When William Bibbiani first announced to us writers that he wanted to begin a series of articles looking back at classic matches that were important to us, my mind immediately went to Schmoedown Spectacular II and the Star Wars Championship Match between Ken Napzok and Sam Witwer. As a massive Star Wars fan, my pathway to the Schmoedown came through Collider Jedi Council and Sam’s previous matches (Singles v Freddie Prinze Jr, Force Bros v The Council and the Fatal Fiveway at Star Wars Celebration).

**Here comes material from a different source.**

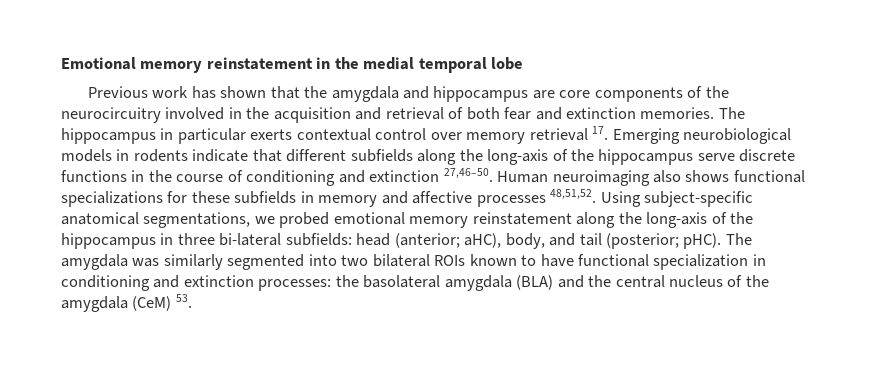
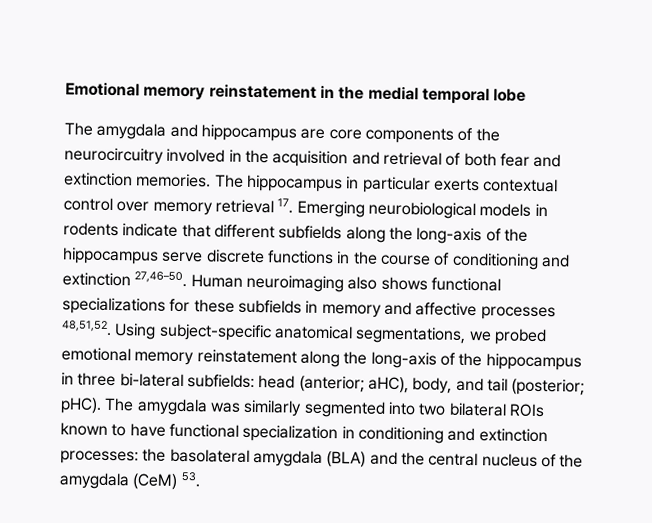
[87,86,328,99] Previous work has shown that the -> [64,122,93,136] The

Sam “The Warrior” Witwer was widely regarded as the great Star Wars mind in the newly formed Star Wars Division, with a great knowledge of quotes (and some pretty good impressions of the characters while giving his answers). However the rigours of Star Wars Celebration proved too much and though he only missed 2 questions, they totalled 8 points and saw him eliminated 2nd in a match that Ken Napzok went on to win, which earned him the new title – “Captain Needa” proving Sam’s eventual undoing. In a bizarre twist of fate, Captain Needa gave Sam the victory in his return to competition in a Fatal Fiveway that introduced us to Alex Damon and Joseph Scrimshaw, setting him up for a shot at Napzok’s title.
Following that Fatal Fiveway, the entire narrative of the upcoming match changed, as Ken Napzok was revealed to have turned away from the light side and joined the Lion’s Den. With his betrayal of Rachel Cushing, Ken became Public Enemy Number 1 and his upcoming match against Sam turned from two friends competing to see who the bigger nerd was, into a battle between good and evil. To add even more hype to the match, we saw a new format debut: an Iron Man match. 28 minutes of Round 1-style whiteboard action, finishing with a 2-minute buzzer round, with as many questions as the competitors could get through in the time limit. This would take away the luck of who got the easier questions and would once and for all prove who knew Star Wars better.

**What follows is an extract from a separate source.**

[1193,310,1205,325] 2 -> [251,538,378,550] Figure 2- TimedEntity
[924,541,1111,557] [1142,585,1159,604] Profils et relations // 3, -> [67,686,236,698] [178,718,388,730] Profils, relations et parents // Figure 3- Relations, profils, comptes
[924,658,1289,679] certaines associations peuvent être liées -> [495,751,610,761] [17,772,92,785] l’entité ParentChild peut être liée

Through the promos and entrances, Napzok was embracing his new persona and was supremely confident in his ability to win, while Sam was much more at ease – the Force was with him. Coming out to the Force Unleashed music, Witwer emerged with a lightsabre, but symbolically now had the blue blade of a Jedi compared to the red blade of a Sith. Instead, when a red blade emerged, it was in the hands of Grace Hancock as she and the Lion’s Den led out “The Pitboss” to a storm of boos. And so it was time to begin…
“Give me nerd strength” – Sam Witwer
I won’t give you a full play-by-play because I would never be able to do the match justice but suffice to say it was a perfect example of nerd-dom as both contestants built up a score as they flew through the questions. Sam took an early 1-point lead, but it was almost impossible for him to pull away. As the match went on, Ken’s weakness on quotes began to prove costly as he missed several questions that related to completing quotes.

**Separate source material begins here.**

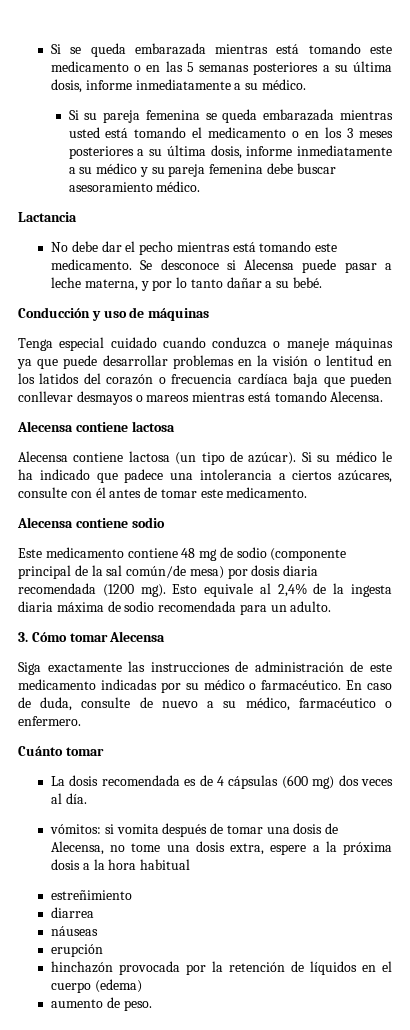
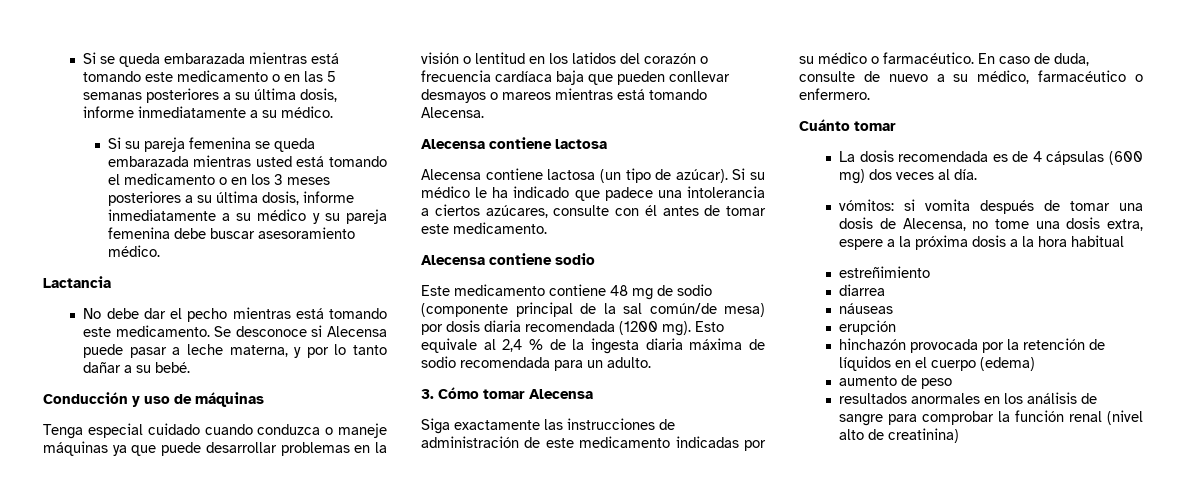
[277,583,307,597] 2,4% -> [502,339,543,352] 2,4 %
[123,1000,152,1011] peso. -> [921,378,953,389] [839,392,1098,404] [839,410,1143,426] [839,428,960,443] peso // resultados anormales en los análisis de sangre para comprobar la función renal (nivel alto de creatinina)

After 10 minutes, Sam held a 17-18 lead. By 15 minutes, Kristian was thoroughly tongue-tied trying to even ask the questions, but Sam had extended his lead to 24-27. Captain Needa made an appearance for the 3rd Witwer match in a row and there was no way either of them was going to miss a character who has become such a key part of Schmoedown history. As we reached the 2-minute mark and the end of the whiteboard round, Sam had amassed a 5-point lead.
“The crowd thinks it’s easy or is laughing at the absurdity of the question” – Mark Ellis
That lead was probably going to be needed, as his match for the Force Bros had show that the buzzer round was not his forte. So it proved again as Napzok often had the faster hand, while Sam blanked on a couple of early buzzes. The lead quickly evaporated as the clock ticked down. A miss from Sam then a correct answer from Ken meant that with 2 seconds left, the scores were level at 46-46.
And then came the moment of controversy. Time expired as Mark Ellis was asking the next question, but instead of stopping there and then, the question was completed and Sam got in first with the right answer to take the victory, looking thoroughly exhausted as he was handed the belt.
While Ken would spend the next few months accusing the judges of corruption and saying that the final answer should not stand as time was out, the decision had been made that, like in football, if the clock runs out mid-play, the entire play stands. This was something that has since been officially included in the rules of subsequent Iron Man matches to avoid any controversy.
There was so much special about this match that created such a legacy. The match was a hit, being voted Match of the Year at the 2017 Schmoedown Awards. It gave great legitimacy to the fledgling Star Wars Division and showed potential competitors just how good their knowledge would have to be in order to compete for the belt. The victory also led to Sam Witwer joining Emma Fyffe’s new faction, The Fyffe Club, who were quickly setting themselves up to be the heroes of the league.
The Iron Man format as well proved a hit and featured again in Above The Line’s title defence against The Patriots, as well as some of the Exhibition matches, as it takes away the luck factor and puts the focus firmly on the knowledge.
Sadly, Sam’s success as an actor has left him unable to compete since this match, and in his absence, Alex Damon has become a force in the Division. A 1v1 between the pair for the title is something so many of us want to see – including Alex himself – and I hope we get it someday!